Paul choisit le regard qui le pousse à ouvrir un passage entre l’Évangile et le monde païen. Au cœur d’une des institutions les plus célèbres du monde antique, l’aréopage, il réalise un extraordinaire exemple d’inculturation du message de la foi : il annonce Jésus-Christ aux adorateurs d’idoles, et ne le fait pas en les agressant, mais en se faisant « pontife, constructeur de ponts » (Homélie à Sainte Marthe, 8 mai 2013).
Paul s’inspire de l’autel de la ville dédié à « un dieu inconnu » (Ac 17,23) – il y avait un autel avec l’inscription « au dieu inconnu » ; aucune représentation, rien, seulement cette inscription. En partant de cette « dévotion » au dieu inconnu, pour entrer en empathie avec ses auditeurs, il proclame que Dieu « vit parmi les citadins » (Evangelii gaudium, 71) et « ne se cache pas à ceux qui le cherchent d’un coeur sincère, bien qu’ils le fassent à tâtons » (ibid.). C’est précisément cette présence que Paul cherche à dévoiler : « ce que vous vénérez sans le connaître, voilà ce que, moi, je viens vous annoncer » (Ac 17,23).
Pour révéler l’identité du dieu que les Athéniens adorent, l’apôtre part de la création, c’est-à-dire de la foi biblique dans le Dieu de la révélation, pour arriver à la rédemption et au jugement, à savoir le message proprement chrétien. Il montre la disproportion entre la grandeur du Créateur et les temples construits par l’homme, et il explique que le Créateur se laisse chercher toujours davantage pour que chacun puisse le trouver. Ainsi, selon une belle expression du pape Benoît XVI, Paul « annonce celui que les hommes ignorent, et pourtant connaissent : l’Inconnu-Connu » (Benoît XVI, Rencontre avec le monde de la culture au Collège des Bernardins, 12 sept. 2008). Ensuite, il invite chacun à aller au-delà des « temps de l’ignorance » et à se décider pour la conversion en vu du jugement imminent. Paul aborde ainsi le kérygme et fait allusion au Christ, sans le citer, le définissant comme l’homme que Dieu a « accrédité auprès de tous en le ressuscitant d’entre les morts » (Ac 17,31).
Et voilà le problème. La parole de Paul qui, jusqu’alors, avait tenu ses interlocuteurs en haleine – parce que c’était une découverte intéressante – se heurte à une pierre d’achoppement : la mort et la résurrection du Christ apparaît comme une « folie » (1 Cor 1,23) et fait l’objet de moqueries et de dérision. Alors Paul s’éloigne : sa tentative semble avoir échoué mais, en fait, quelques-uns adhèrent à sa parole et s’ouvrent à la foi. Parmi ceux-ci un homme, Denys, membre de l’aréopage, et une femme, Damaris. À Athènes aussi l’Évangile prend racine et peut courir à deux voix : celle de l’homme et celle de la femme !

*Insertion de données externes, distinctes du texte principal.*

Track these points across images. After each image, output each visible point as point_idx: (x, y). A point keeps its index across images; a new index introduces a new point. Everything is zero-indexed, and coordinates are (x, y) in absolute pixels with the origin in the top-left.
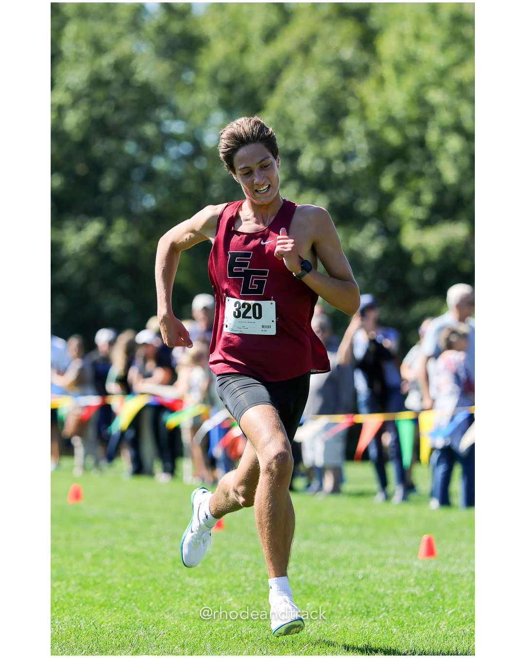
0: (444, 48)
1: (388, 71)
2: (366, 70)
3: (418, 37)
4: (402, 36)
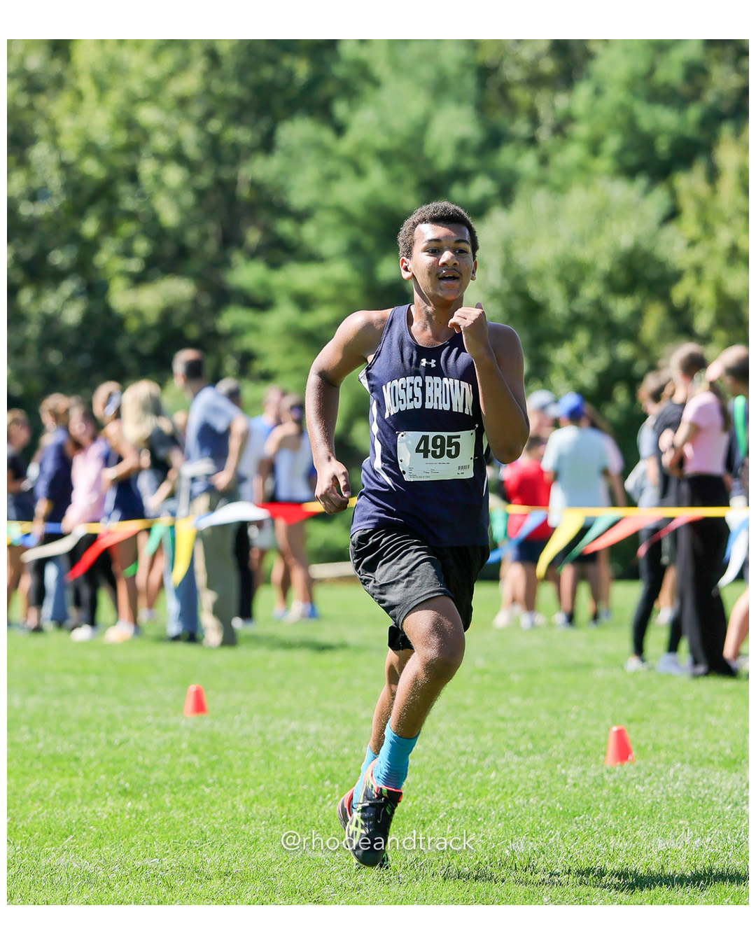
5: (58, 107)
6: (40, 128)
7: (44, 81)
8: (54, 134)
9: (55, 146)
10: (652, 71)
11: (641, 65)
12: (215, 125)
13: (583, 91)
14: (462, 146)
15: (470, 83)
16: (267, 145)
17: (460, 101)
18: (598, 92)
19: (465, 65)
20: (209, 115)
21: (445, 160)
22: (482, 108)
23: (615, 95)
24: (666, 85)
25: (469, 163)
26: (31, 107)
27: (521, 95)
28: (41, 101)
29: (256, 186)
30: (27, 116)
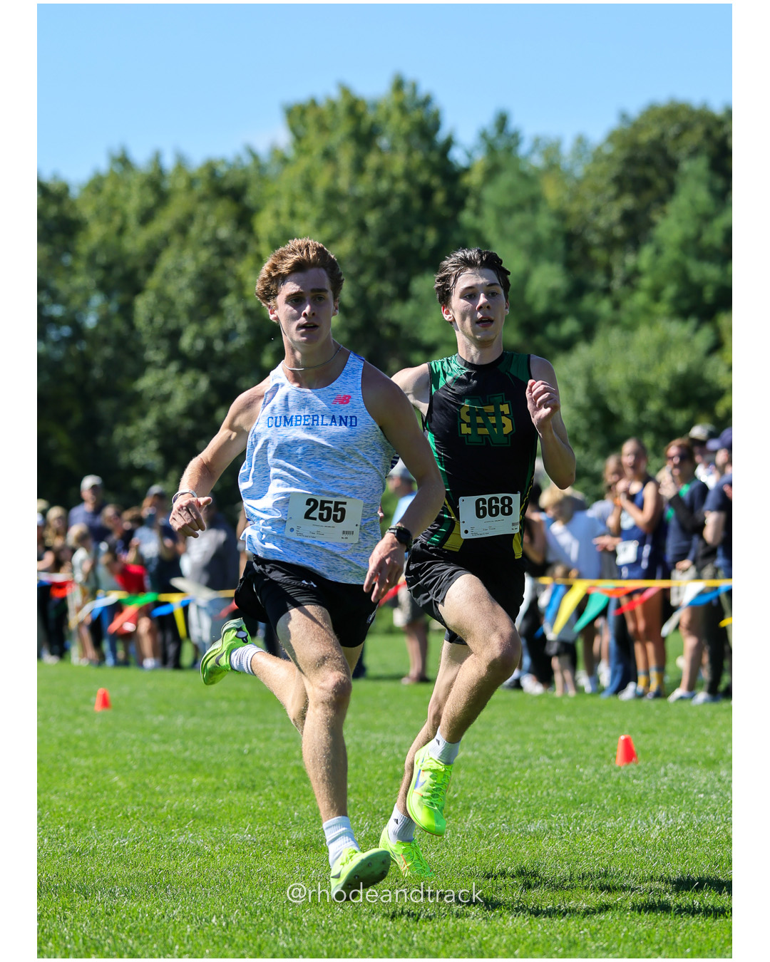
0: (319, 225)
1: (264, 248)
2: (244, 248)
3: (293, 214)
4: (277, 214)
5: (243, 267)
6: (231, 283)
7: (233, 247)
8: (241, 286)
9: (242, 298)
10: (699, 236)
11: (691, 231)
12: (365, 279)
13: (647, 252)
14: (553, 293)
15: (560, 246)
16: (404, 294)
17: (552, 260)
18: (658, 252)
19: (554, 232)
20: (361, 272)
21: (541, 305)
22: (569, 265)
23: (671, 254)
24: (711, 246)
25: (560, 308)
26: (223, 267)
27: (599, 254)
28: (230, 262)
29: (396, 327)
30: (220, 274)
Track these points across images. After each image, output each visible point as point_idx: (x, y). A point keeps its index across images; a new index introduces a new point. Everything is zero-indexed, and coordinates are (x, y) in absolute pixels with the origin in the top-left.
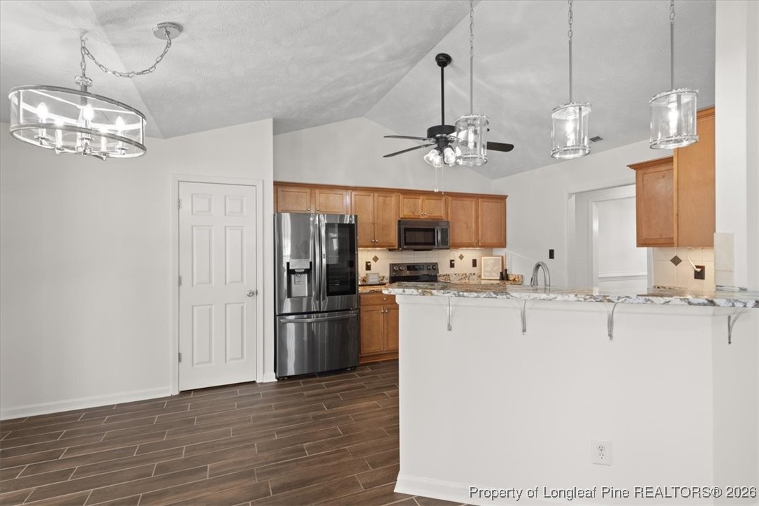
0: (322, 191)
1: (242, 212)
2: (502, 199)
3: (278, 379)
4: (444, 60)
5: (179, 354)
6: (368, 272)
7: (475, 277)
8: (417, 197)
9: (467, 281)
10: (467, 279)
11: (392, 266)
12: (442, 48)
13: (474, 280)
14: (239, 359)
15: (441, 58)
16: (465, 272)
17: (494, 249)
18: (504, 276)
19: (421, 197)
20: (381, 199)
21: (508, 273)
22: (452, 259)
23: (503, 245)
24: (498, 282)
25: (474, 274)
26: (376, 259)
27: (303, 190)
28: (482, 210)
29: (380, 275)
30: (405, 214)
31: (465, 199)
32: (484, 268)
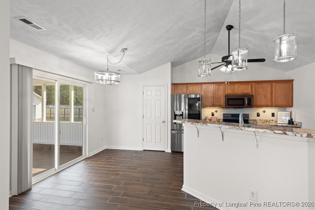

Demandons nous aussi aujourd’hui à l’Esprit Saint de nous apprendre à construire des ponts avec la culture, avec ceux qui ne croient pas ou qui ont une croyance différente de la nôtre. Toujours construire des ponts, toujours la main tendue, sans agression. Demandons-lui la capacité d’inculturer avec délicatesse le message de la foi, en posant sur ceux qui sont dans l’ignorance du Christ un regard contemplatif, mû par un amour qui réchauffe même les cœurs les plus endurcis.